Minimax is a recursive algorithm for two-player zero-sum games where one player maximizes utility and the other minimizes it. Values propagate from leaves: max nodes return the maximum child value, min nodes return the minimum. The algorithm assumes both players play optimally.
Consider a game like tic-tac-toe or chess where two players alternate turns, one trying to win and the other trying to prevent it. The minimax algorithm treats this as a tree search problem — a natural extension of the recursive thinking and algorithm design you already know. From any game state, you recursively enumerate all possible moves, then all responses to those moves, and so on until you reach terminal states (wins, losses, or draws) that can be scored.
The key insight is that the two players have opposing objectives. One player (call them Max) wants the highest possible score; the other (Min) wants the lowest. At each level of the game tree, the acting player picks the move that is best *for them*. A Max node returns the maximum value among its children, because Max will choose the most favorable outcome. A Min node returns the minimum, because Min will choose the outcome most damaging to Max. Values propagate upward from the leaves — the terminal scores — through alternating max and min layers until you reach the root, which tells Max the best score achievable against a perfectly rational opponent.
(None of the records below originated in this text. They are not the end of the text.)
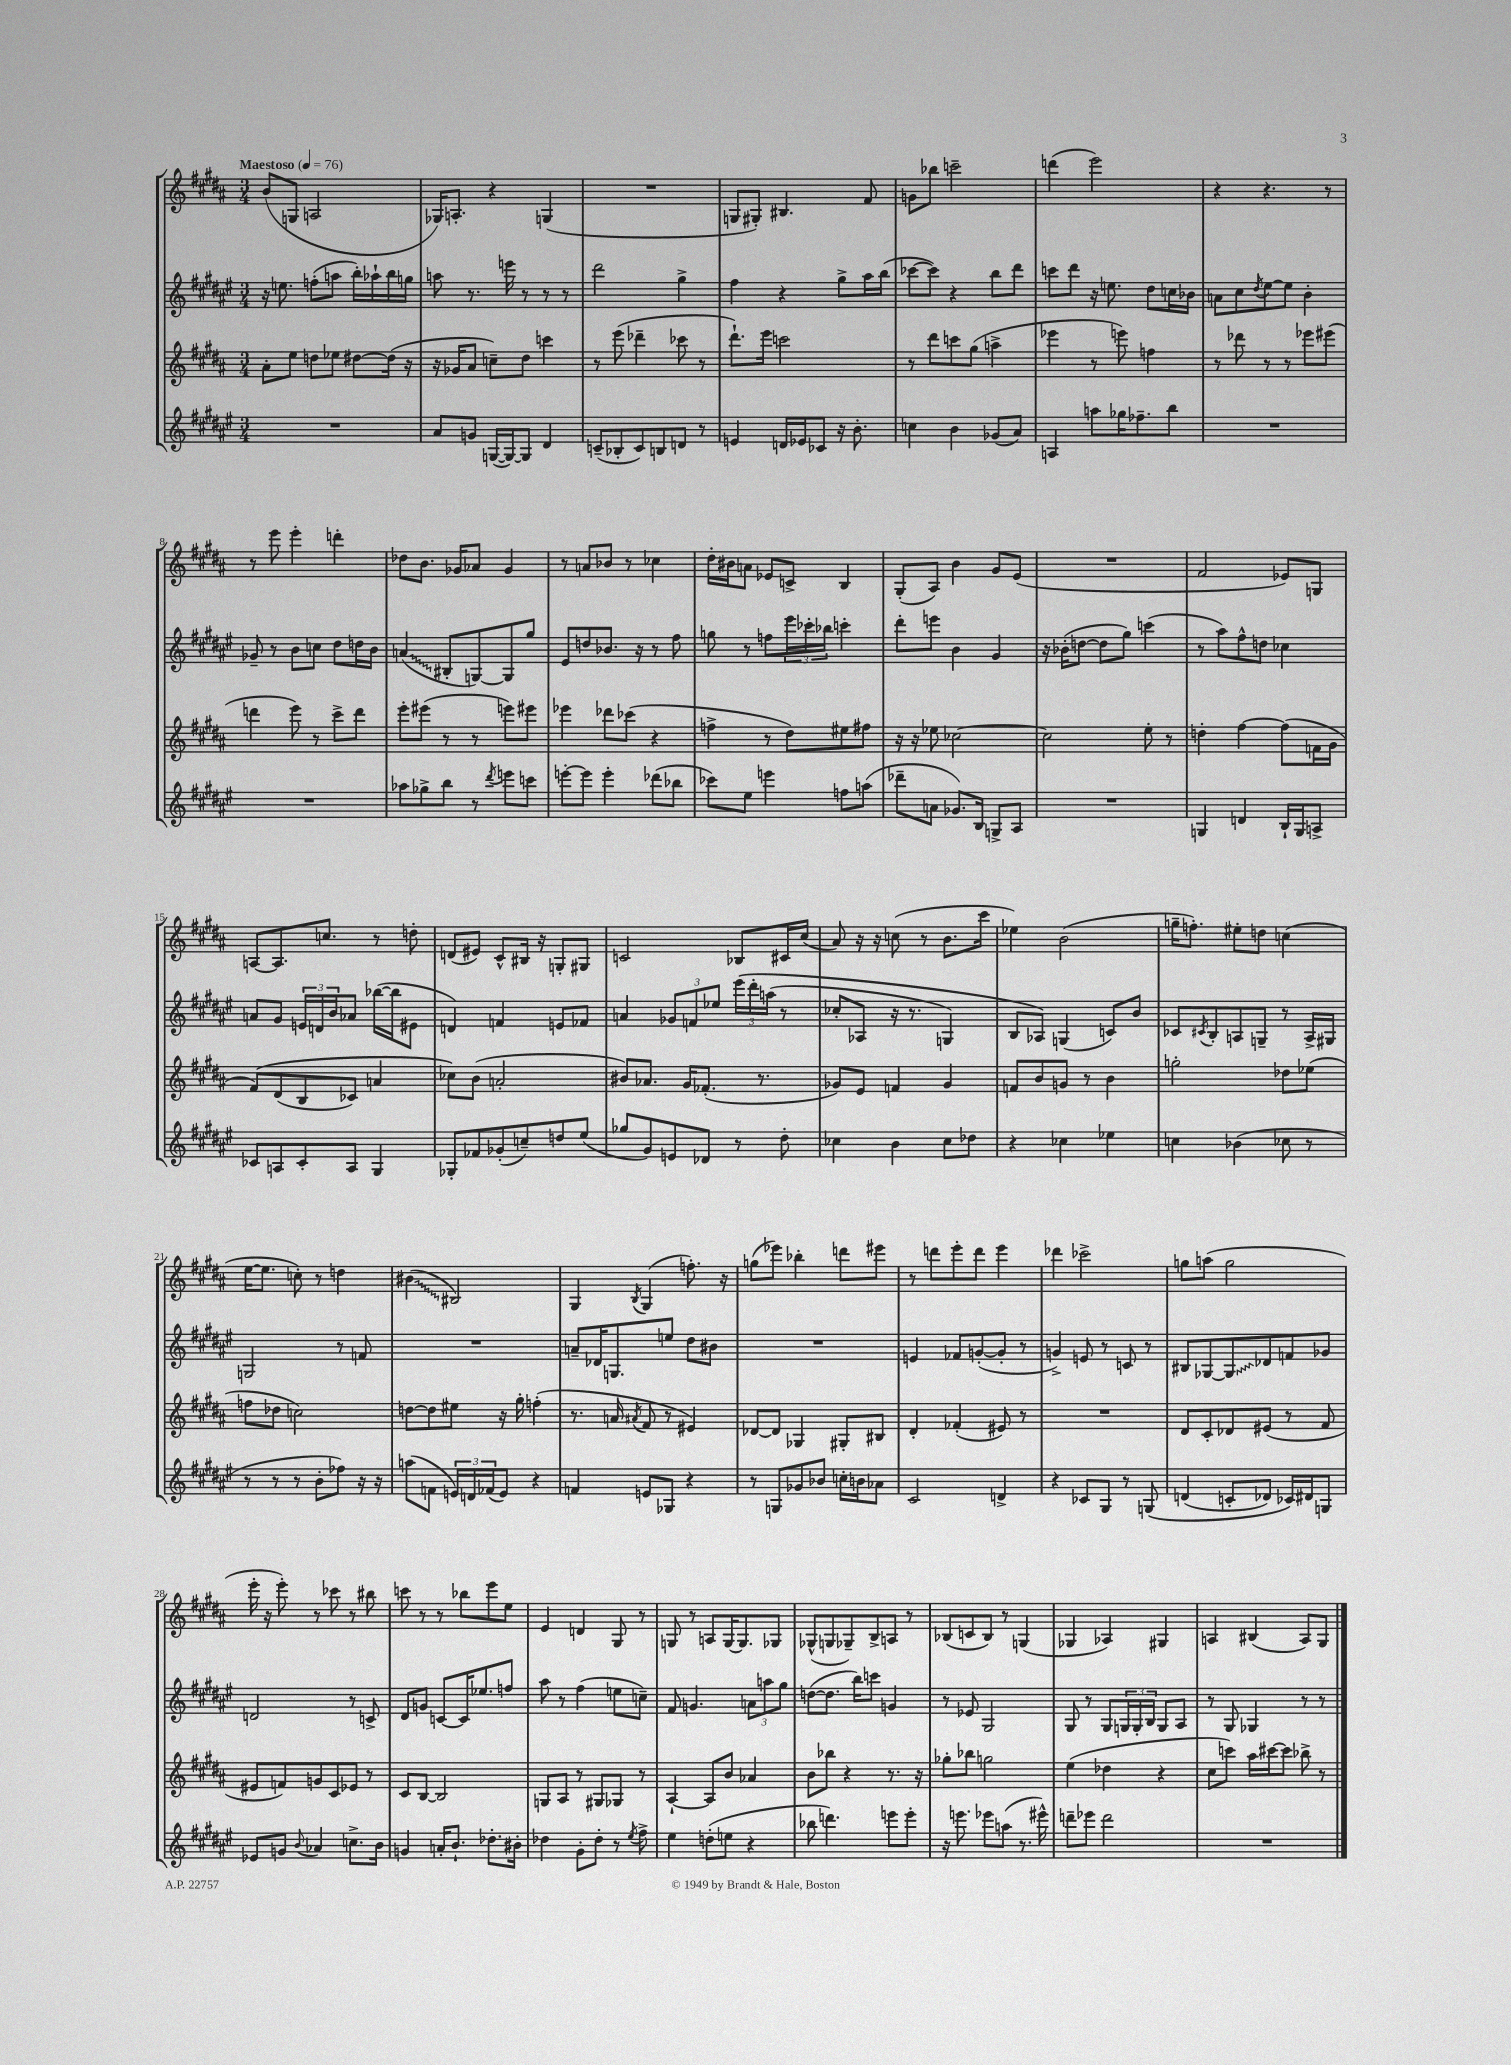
<<
\new StaffGroup <<
\new Staff = "s0" {
    \clef treble \key b \major \numericTimeSignature \time 3/4 \tempo "Maestoso" 4 = 76
    b'8( g8 a2 |
    ges16) a8.-. r4 g4( |
    R2. |
    g8 gis8-.) bis4. fis'8 |
    g'8 bes''8 c'''2-- |
    d'''4( e'''2) |
    r4 r4. r8 |
    r8 e'''8 e'''4-. d'''4-. |
    des''8 b'8. ges'16 aes'8 ges'4 |
    r8 a'8 bes'8 r8 ces''4 |
    dis''16-. bis'16 a'8 ees'8 c'8-> b4 |
    gis8-.( ais8) b'4 gis'8 e'8( |
    R2. |
    fis'2 ees'8) g8 |
    a8~ a8. c''8. r8 d''8-. |
    d'8( eis'8) cis'8-^ bis16 r16 g8-. gis8 |
    c'2 bes8 cis'16 cis''16( |
    ais'8) r16 r16 c''8( r8 b'8. cis'''16 |
    ees''4) b'2( |
    g''16-- f''8.-.) eis''8-. d''8 c''4( |
    e''16~ e''8. c''8-.) r8 d''4 |
    \once \override Glissando.style = #'zigzag bis'4\glissando( bis2) |
    gis4 \acciaccatura { b8 } gis4( f''8.-.) r16 |
    g''8( ees'''8) bes''4-. d'''8 eis'''8 |
    r8 d'''8 e'''8-. d'''8 e'''4 |
    des'''4 ces'''2-> |
    g''8 a''8( g''2 |
    e'''16-. r16 e'''8-.) r8 ces'''8 r8 bis''8 |
    c'''8 r8 r8 bes''8 e'''8 e''8 |
    e'4 d'4 gis8 r8 |
    g8 r8 a8 g16~ g8. ges8 |
    ges8-^( g8 ges8--) b8-> a8 r8 |
    bes8( c'8 bes8) r8 g4( |
    ges4 aes4) gis4 |
    a4 bis4( a8) gis8 \bar "|." |
}
\new Staff = "s1" {
    \clef treble \key fis \major \numericTimeSignature \time 3/4
    r16 e''8. f''8-.( a''8 b''16-.) aes''16-! b''16 g''16 |
    a''8 r8. e'''16 r8 r8 r8 |
    dis'''2 gis''4-> |
    fis''4 r4 gis''8-> ais''16 b''16( |
    ces'''8~ ces'''8) r4 b''8 dis'''8 |
    c'''8 dis'''8 r16 e''8. dis''8 c''16 bes'16 |
    a'8 cis''8 \acciaccatura { dis''8 } eis''8~ eis''8 b'4-. |
    ges'8-- r8 b'8 c''8 dis''8 d''16 b'16 |
    \once \override Glissando.style = #'zigzag a'4\glissando( bis8-. g8~) g8 gis''8 |
    eis'8 d''8 bes'8. r16 r8 fis''8 |
    g''8 r8 f''8 \tuplet 3/2 { eis'''16 ces'''16-. bes''16 } c'''4-. |
    dis'''8-. e'''8 b'4 gis'4 |
    r16 bes'16-.( d''8~ d''8 gis''8) c'''4( |
    r8 ais''8) fis''8-^ d''8 ces''4 |
    a'8 gis'8 \tuplet 3/2 { e'16 d'16 b'16 } aes'8 bes''16~( bes''16 eis'8 |
    d'4) f'4 e'8 fes'8 |
    a'4 \tuplet 3/2 { ges'8 f'8 ees''8 } \tuplet 3/2 { eis'''16\( dis'''16-. a''16( } r8 |
    ces''8-. aes8 r16 r8. g4) |
    b8 aes8\) g4( c'8) b'8 |
    ces'8 \acciaccatura { cis'8 } b8-. a8 g8-- r8 a16-> gis16 |
    g2 r8 f'8 |
    R2. |
    a'8-- des'16 g8. e''8 dis''8 bis'8 |
    R2. |
    e'4 fes'8 g'8~-.( g'8-. r8 |
    g'4->) e'8 r8 c'8 r8 |
    bis8 ges8~ \once \override Glissando.style = #'zigzag ges8\glissando des'8 f'8 ges'8 |
    d'2 r8 c'8-> |
    dis'8 g'8 c'8~ c'16 ees''8. f''8 |
    ais''8 r8 fis''4( e''8 c''8--) |
    fis'8 g'4. \tuplet 3/2 { a'8 a''8 gis''8 } |
    d''8~( d''8. b''16) c'''8 g'4 |
    r8 ees'8 gis2 |
    gis8 r8 gis8 \tuplet 3/2 { g16 g16-. b16 } g8 ais8 |
    r8 gis8 ges4 r8 r8 \bar "|." |
}
\new Staff = "s2" {
    \clef treble \key b \major \numericTimeSignature \time 3/4
    ais'8-. e''8 d''8 ees''8 dis''8~ dis''16( r16 |
    r16 ges'16 ais'8 c''8--) dis''8 c'''4 |
    r8 e'''8( des'''4-- ces'''8 r8 |
    dis'''8.-!) e'''16 c'''2 |
    r8 dis'''8 c'''8 gis''8( a''4-> |
    ees'''4 r8 e'''8) f''4 |
    r8 des'''8 r8 r8 ees'''8 eis'''8( |
    d'''4 e'''8) r8 cis'''8-> d'''8 |
    e'''8-. eis'''8( r8 r8 e'''8) eis'''8 |
    ees'''4 des'''8 ces'''8( r4 |
    f''4-> r8 dis''8) eis''8 fis''8 |
    r16 r16 ees''8 ces''2~ |
    ces''2 e''8-. r8 |
    d''4-. fis''4~ fis''8( f'16 gis'16 |
    fis'8)\( dis'8( b8 ces'8) a'4 |
    ces''8\) b'8( a'2-. |
    bis'8) aes'8. gis'16 fes'8.-.( r8. |
    ges'8) e'8 f'4 ges'4 |
    f'8 b'8 g'8 r8 b'4 |
    g''2-. des''8 ees''8( |
    f''8 des''8 c''2) |
    d''8~ d''8 eis''8 r16 gis''16-. f''4-.( |
    r8. a'16 \acciaccatura { ais'8 } fis'8 r8 eis'4) |
    des'8~ des'8 ges4 gis8-. bis8 |
    dis'4-. fes'4-.( eis'8) r8 |
    R2. |
    dis'8 cis'8-. des'8 eis'8( r8 fis'8 |
    eis'8 f'8) g'8 cis'8 ees'8 r8 |
    cis'8 b8~ b2 |
    g8 ais8 r8 gis8 ges8 r8 |
    ais4~-! ais8 b'8 aes'4 |
    b'8 bes''8 r4 r8. r16 |
    ges''8-. bes''8 g''2 |
    e''4( des''4 r4 |
    cis''8 c'''8) ais''16 cis'''16~ cis'''8 bes''8-> r8 \bar "|." |
}
\new Staff = "s3" {
    \clef treble \key fis \major \numericTimeSignature \time 3/4
    R2. |
    ais'8 g'8 g16~( g16~) g8 dis'4 |
    c'8--( bes8-. c'8) b8 d'8 r8 |
    e'4 d'16 ees'16 ces'8 r16 b'8.-. |
    c''4 b'4 ges'8( ais'8) |
    a4 a''8 ges''16 fes''8.-- b''8 |
    R2. |
    R2. |
    aes''8 ges''8-> b''8 r8 \acciaccatura { dis'''8 } e'''8 c'''8 |
    e'''8~-. e'''8 e'''4-. des'''8( bes''8 |
    ces'''8) eis''8 e'''4 f''8 a''8( |
    des'''8-- a'8 ges'8.) b16 g8-> ais8 |
    R2. |
    g4 d'4 b16-! g16 a8-> |
    ces'8 a8 ces'8-. a8 gis4 |
    ges8-. fes'8 ges'8-.( c''8--) d''8 eis''8( |
    ges''8 gis'8) e'8 des'8 r8 dis''8-. |
    ces''4 b'4 ces''8 des''8 |
    r4 ces''4 ees''4 |
    c''4 bes'4( ces''8 r8 |
    r8 r8 r8 b'8-. fes''8) r16 r16 |
    a''8( f'8 \tuplet 3/2 { e'16) d'16 fes'16( } e'8) r4 |
    f'4 e'8 ges8 r4 |
    r8 g8 ges'8 bes'8 c''16-. b'16 aes'8 |
    cis'2 d'4-> |
    r4 ces'8 gis8 r8 g8\( |
    d'4( c'8-. des'8) ces'16\) dis'16 g8 |
    ees'8 g'8 \appoggiatura { b'8 } aes'4 c''8.-> b'16 |
    g'4 a'16-. b'8.-! des''8.-. bis'16-. |
    des''4 gis'8-. des''8-. r8 \acciaccatura { eis''8 } fis''8-> |
    eis''4 d''8-.( e''8 r4 |
    bes''8 d'''4.) e'''8 e'''8-. |
    r16 e'''8. ees'''8 a''8( r8. eis'''16-^) |
    d'''8-- ees'''8 d'''2 |
    R2. \bar "|." |
}
>>
>>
This is where the "zero-sum" assumption matters: whatever Max gains, Min loses. There is no cooperation, no mutual benefit — the game is purely adversarial. The algorithm assumes optimal play from both sides, which means it finds the strategy that guarantees the best worst-case outcome. In tic-tac-toe, minimax proves that perfect play by both sides always ends in a draw. In more complex games, it establishes the theoretical value of positions even if the full tree is too large to search exhaustively.
The practical challenge is that game trees grow exponentially. Chess has roughly 10^40 legal positions, making full minimax search impossible. This is why minimax is typically combined with depth-limited search and an evaluation function that estimates the value of non-terminal positions, along with pruning strategies like alpha-beta pruning that skip branches guaranteed to be irrelevant. But the foundational logic remains the same: alternate between maximizing and minimizing at each level, assume your opponent plays as well as possible, and choose the move that leads to the best guaranteed outcome. Understanding minimax gives you the conceptual backbone for all adversarial search algorithms in AI.